Arnar Logi Hákonarson

On Sea

Words and PhotographyArnar Logi Hákonarson

I was a so called "deckhand" on the trawler Júlíus Geirmundsson ÍS 270, which docks at Ísafjörður on the Westfjord of Iceland.


A deckhand is the one on board who has to facilitate the general processing of the fish, from the moment it's hauled into the trawler until it's stored below deck. The deckhands classify and sort the fish based on its type and weight, they gut and clean it carefully, then they pack it neatly before they load everything down to the fish hold (a large freezing compartment in the bottom of the ship).

The deckhands are also responsible for fixing the nets in case they are torn, cleaning the engines and the fish processing floor, and basically any work that needs to be dealt with.

This wasn't my first time out on the sea, but each time is always a vibrant experience. You are set on a ship with 24 other male colleagues and there's nowhere to go for the next 30 days.

The only thing you see is the horizon all around, and packs of flying seagulls.

The shifts

It really depends on the shifts and the days whether you like it there or not. Just like it is with so many things in life. Some days you think to yourself that you're never going back out there, as it's the most boring thing you can imagine - but other days it's actually just very decent. You put your headphones on, listen to some good tunes or a good audiobook, and do what you're supposed to do - whether it's gutting or packing.

That's how the days go by, nothing but routine.

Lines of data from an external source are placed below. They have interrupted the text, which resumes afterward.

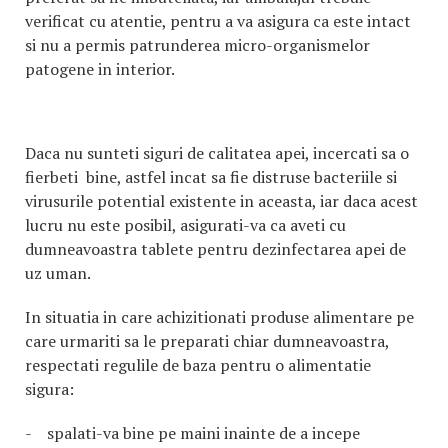
verificat cu atentie, pentru a va asigura ca este intact
si nu a permis patrunderea micro-organismelor
patogene in interior.
Daca nu sunteti siguri de calitatea apei, incercati sa o
fierbeti bine, astfel incat sa fie distruse bacteriile si
virusurile potential existente in aceasta, iar daca acest
lucru nu este posibil, asigurati-va ca aveti cu
dumneavoastra tablete pentru dezinfectarea apei de
uz uman.
In situatia in care achizitionati produse alimentare pe
care urmariti sa le preparati chiar dumneavoastra,
respectati regulile de baza pentru o alimentatie
sigura:
- spalati-va bine pe maini inainte de a incepe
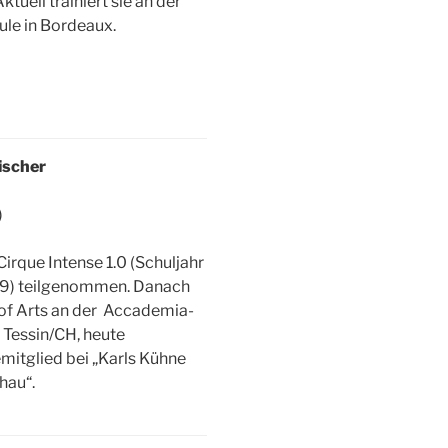
ktuell trainiert sie an der
ule in Bordeaux.
ischer
)
irque Intense 1.0 (Schuljahr
9) teilgenommen. Danach
of Arts an der Accademia-
 Tessin/CH, heute
itglied bei „Karls Kühne
hau“.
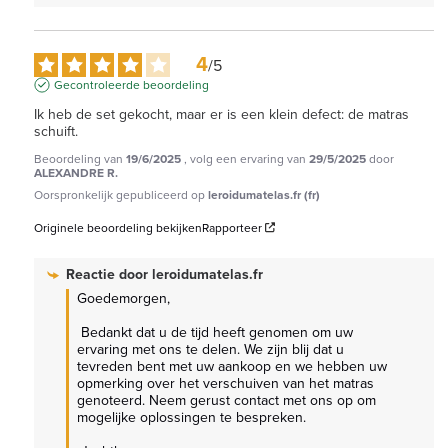
4
/
5
Gecontroleerde beoordeling
Ik heb de set gekocht, maar er is een klein defect: de matras 
schuift.
Beoordeling van
19/6/2025
, volg een ervaring van
29/5/2025
door
ALEXANDRE R.
Oorspronkelijk gepubliceerd op
leroidumatelas.fr (fr)
Originele beoordeling bekijken
Rapporteer
Reactie door
leroidumatelas.fr
Goedemorgen,

 Bedankt dat u de tijd heeft genomen om uw 
ervaring met ons te delen. We zijn blij dat u 
tevreden bent met uw aankoop en we hebben uw 
opmerking over het verschuiven van het matras 
genoteerd. Neem gerust contact met ons op om 
mogelijke oplossingen te bespreken.
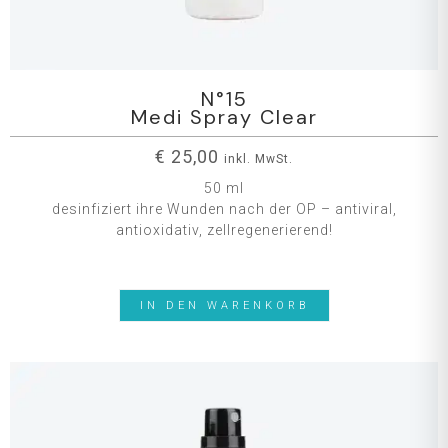
N°15
Medi Spray Clear
€
25,00
inkl. MwSt.
50 ml
desinfiziert ihre Wunden nach der OP – antiviral,
antioxidativ, zellregenerierend!
IN DEN WARENKORB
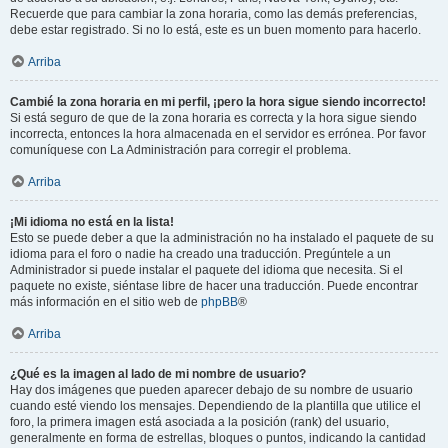
Recuerde que para cambiar la zona horaria, como las demás preferencias,
debe estar registrado. Si no lo está, este es un buen momento para hacerlo.
Arriba
Cambié la zona horaria en mi perfil, ¡pero la hora sigue siendo incorrecto!
Si está seguro de que de la zona horaria es correcta y la hora sigue siendo
incorrecta, entonces la hora almacenada en el servidor es errónea. Por favor
comuníquese con La Administración para corregir el problema.
Arriba
¡Mi idioma no está en la lista!
Esto se puede deber a que la administración no ha instalado el paquete de su
idioma para el foro o nadie ha creado una traducción. Pregúntele a un
Administrador si puede instalar el paquete del idioma que necesita. Si el
paquete no existe, siéntase libre de hacer una traducción. Puede encontrar
más información en el sitio web de
phpBB
®
Arriba
¿Qué es la imagen al lado de mi nombre de usuario?
Hay dos imágenes que pueden aparecer debajo de su nombre de usuario
cuando esté viendo los mensajes. Dependiendo de la plantilla que utilice el
foro, la primera imagen está asociada a la posición (rank) del usuario,
generalmente en forma de estrellas, bloques o puntos, indicando la cantidad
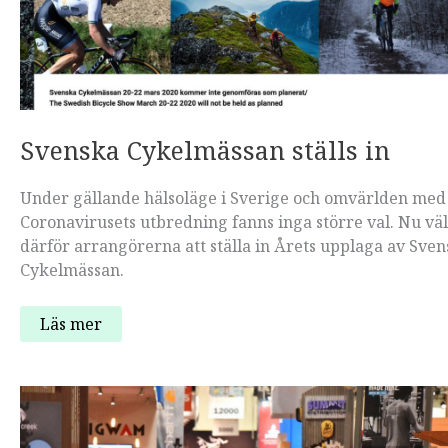
Svenska Cykelmässan ställs in
Under gällande hälsoläge i Sverige och omvärlden med
Coronavirusets utbredning fanns inga större val. Nu väl
därför arrangörerna att ställa in Årets upplaga av Sve
Cykelmässan.
Svenska
Läs mer
Cykelmässan
ställs
in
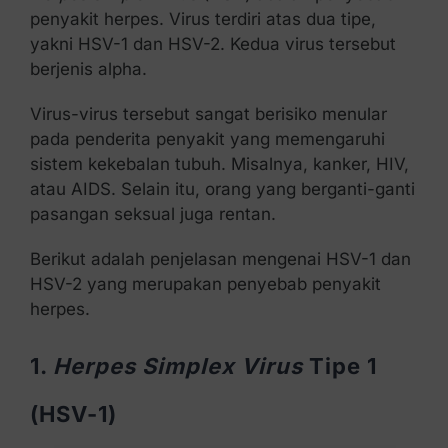
penyakit herpes. Virus terdiri atas dua tipe,
yakni HSV-1 dan HSV-2. Kedua virus tersebut
berjenis alpha.
Virus-virus tersebut sangat berisiko menular
pada penderita penyakit yang memengaruhi
sistem kekebalan tubuh. Misalnya, kanker, HIV,
atau AIDS. Selain itu, orang yang berganti-ganti
pasangan seksual juga rentan.
Berikut adalah penjelasan mengenai HSV-1 dan
HSV-2 yang merupakan penyebab penyakit
herpes.
1.
Herpes Simplex Virus
Tipe 1
(HSV-1)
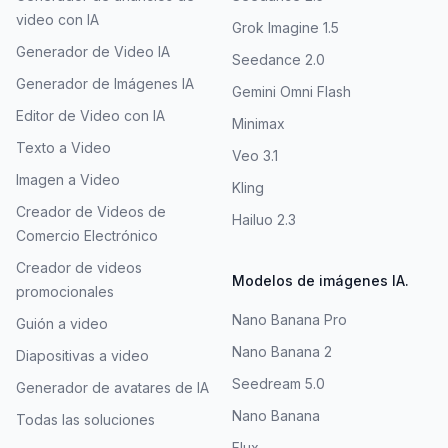
video con IA
Grok Imagine 1.5
Generador de Video IA
Seedance 2.0
Generador de Imágenes IA
Gemini Omni Flash
Editor de Video con IA
Minimax
Texto a Video
Veo 3.1
Imagen a Video
Kling
Creador de Videos de
Hailuo 2.3
Comercio Electrónico
Creador de videos
Modelos de imágenes IA.
promocionales
Nano Banana Pro
Guión a video
Nano Banana 2
Diapositivas a video
Seedream 5.0
Generador de avatares de IA
Nano Banana
Todas las soluciones
Flux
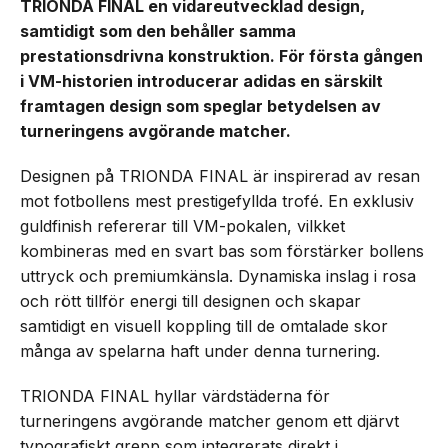
TRIONDA FINAL en vidareutvecklad design,
samtidigt som den behåller samma
prestationsdrivna konstruktion. För första gången
i VM-historien introducerar adidas en särskilt
framtagen design som speglar betydelsen av
turneringens avgörande matcher.
Designen på TRIONDA FINAL är inspirerad av resan
mot fotbollens mest prestigefyllda trofé. En exklusiv
guldfinish refererar till VM-pokalen, vilkket
kombineras med en svart bas som förstärker bollens
uttryck och premiumkänsla. Dynamiska inslag i rosa
och rött tillför energi till designen och skapar
samtidigt en visuell koppling till de omtalade skor
många av spelarna haft under denna turnering.
TRIONDA FINAL hyllar värdstäderna för
turneringens avgörande matcher genom ett djärvt
typografiskt grepp som integrerats direkt i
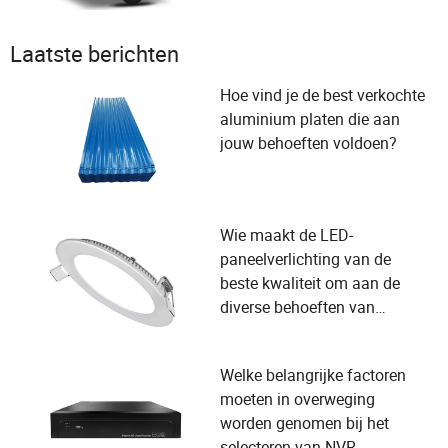
Laatste berichten
Hoe vind je de best verkochte
aluminium platen die aan
jouw behoeften voldoen?
Wie maakt de LED-
paneelverlichting van de
beste kwaliteit om aan de
diverse behoeften van
gebruikers en selectiecriteria
van leveranciers te voldoen?
Welke belangrijke factoren
moeten in overweging
worden genomen bij het
selecteren van NVR-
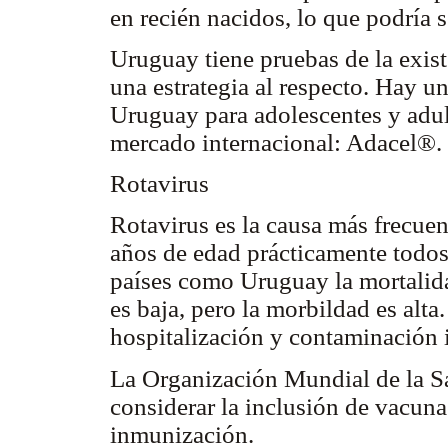
en recién nacidos, lo que podría s
Uruguay tiene pruebas de la exist
una estrategia al respecto. Hay u
Uruguay para adolescentes y adult
mercado internacional: Adacel®.
Rotavirus
Rotavirus es la causa más frecuent
años de edad prácticamente todos
países como Uruguay la mortalidad
es baja, pero la morbildad es alta
hospitalización y contaminación i
La Organización Mundial de la S
considerar la inclusión de vacuna
inmunización.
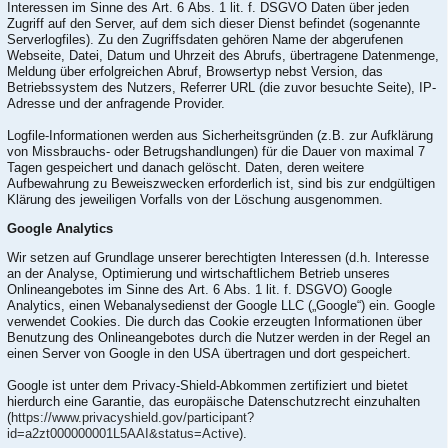
Interessen im Sinne des Art. 6 Abs. 1 lit. f. DSGVO Daten über jeden
Zugriff auf den Server, auf dem sich dieser Dienst befindet (sogenannte
Serverlogfiles). Zu den Zugriffsdaten gehören Name der abgerufenen
Webseite, Datei, Datum und Uhrzeit des Abrufs, übertragene Datenmenge,
Meldung über erfolgreichen Abruf, Browsertyp nebst Version, das
Betriebssystem des Nutzers, Referrer URL (die zuvor besuchte Seite), IP-
Adresse und der anfragende Provider.
Logfile-Informationen werden aus Sicherheitsgründen (z.B. zur Aufklärung
von Missbrauchs- oder Betrugshandlungen) für die Dauer von maximal 7
Tagen gespeichert und danach gelöscht. Daten, deren weitere
Aufbewahrung zu Beweiszwecken erforderlich ist, sind bis zur endgültigen
Klärung des jeweiligen Vorfalls von der Löschung ausgenommen.
Google Analytics
Wir setzen auf Grundlage unserer berechtigten Interessen (d.h. Interesse
an der Analyse, Optimierung und wirtschaftlichem Betrieb unseres
Onlineangebotes im Sinne des Art. 6 Abs. 1 lit. f. DSGVO) Google
Analytics, einen Webanalysedienst der Google LLC („Google“) ein. Google
verwendet Cookies. Die durch das Cookie erzeugten Informationen über
Benutzung des Onlineangebotes durch die Nutzer werden in der Regel an
einen Server von Google in den USA übertragen und dort gespeichert.
Google ist unter dem Privacy-Shield-Abkommen zertifiziert und bietet
hierdurch eine Garantie, das europäische Datenschutzrecht einzuhalten
(
https://www.privacyshield.gov/participant?
id=a2zt000000001L5AAI&status=Active
).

The shifts are 8 hours each. 8 hours working and 8 hours off, and between the shifts, we have a half an hour lunch break. The off-time is usually just used for sleeping or watching movies and tv-series. We have an access to a gym, sauna, hot tub, and a Playstation console aboard, which can be convenient when there's time that needs to be killed.

Usually, the crew sails out for a round of 30 consecutive days - and when we dock, it's usually not longer than 5 days. It's an unwritten rule that one day ashore, equals one week out on the sea. If there are 4 weeks out on the sea, there are 4 days ashore.

The only thing you see is the horizon all around, and packs of flying seagulls.

"Stuck" out on sea

Being “stuck” on board with the same individuals for this amount of time can supposedly be challenging. In my case, it’s been nothing but fine. Of course, you get differently along with many of your colleagues on board, but there’s nothing else really to do but to make it work.

When 25 male colleagues are together for this amount of time, a certain “guy-atmosphere” materializes. Playful mockery is a part of daily life, which one has to be careful not to take too seriously. This kind of tease isn’t supposed to cause grief, but could rather be described as a typical “sailor’s mockery” which is hard to explain to someone with no experience of it.

The work can be very physically tiring, especially when the weather is raging. Then you of course have to get your job done while trying to keep still and when everything else is flying around the floor, fourth and back. The same goes when the trawls are released and hauled in bad weather. Then the deckmen need to perform all that while still making sure they don’t get thrown off-board. They are always connected to a “lifeline” when working upon the deck, but you never know what could happen.

It can also be psychologically difficult being away from your loved ones, not to mention when something happens ashore. Then there’s no “jumping ashore” and really nothing you can do, but to finish the days you have left on sea. Fishermen often encounter such situations and I can only imagine how tough it can be to deal with.

Despite everything, it’s still a very inspiring job and I think it’s a very healthy experience for everybody. The fishing industry is indeed the industry that men have been practicing since the actual settling of Iceland. Also, this is a very physically beneficial work, you become a lot stronger if anything – lastly, I think you start to appreciate everything back home a bit more than you did before.

As intimidating and dangerous as the ocean can be, it can also be very quiet and beautiful. Standing on the bow of the ship with nothing else but the ocean, the sky, and your thoughts in front of you can be extremely relaxing, pleasant, and good for everybody.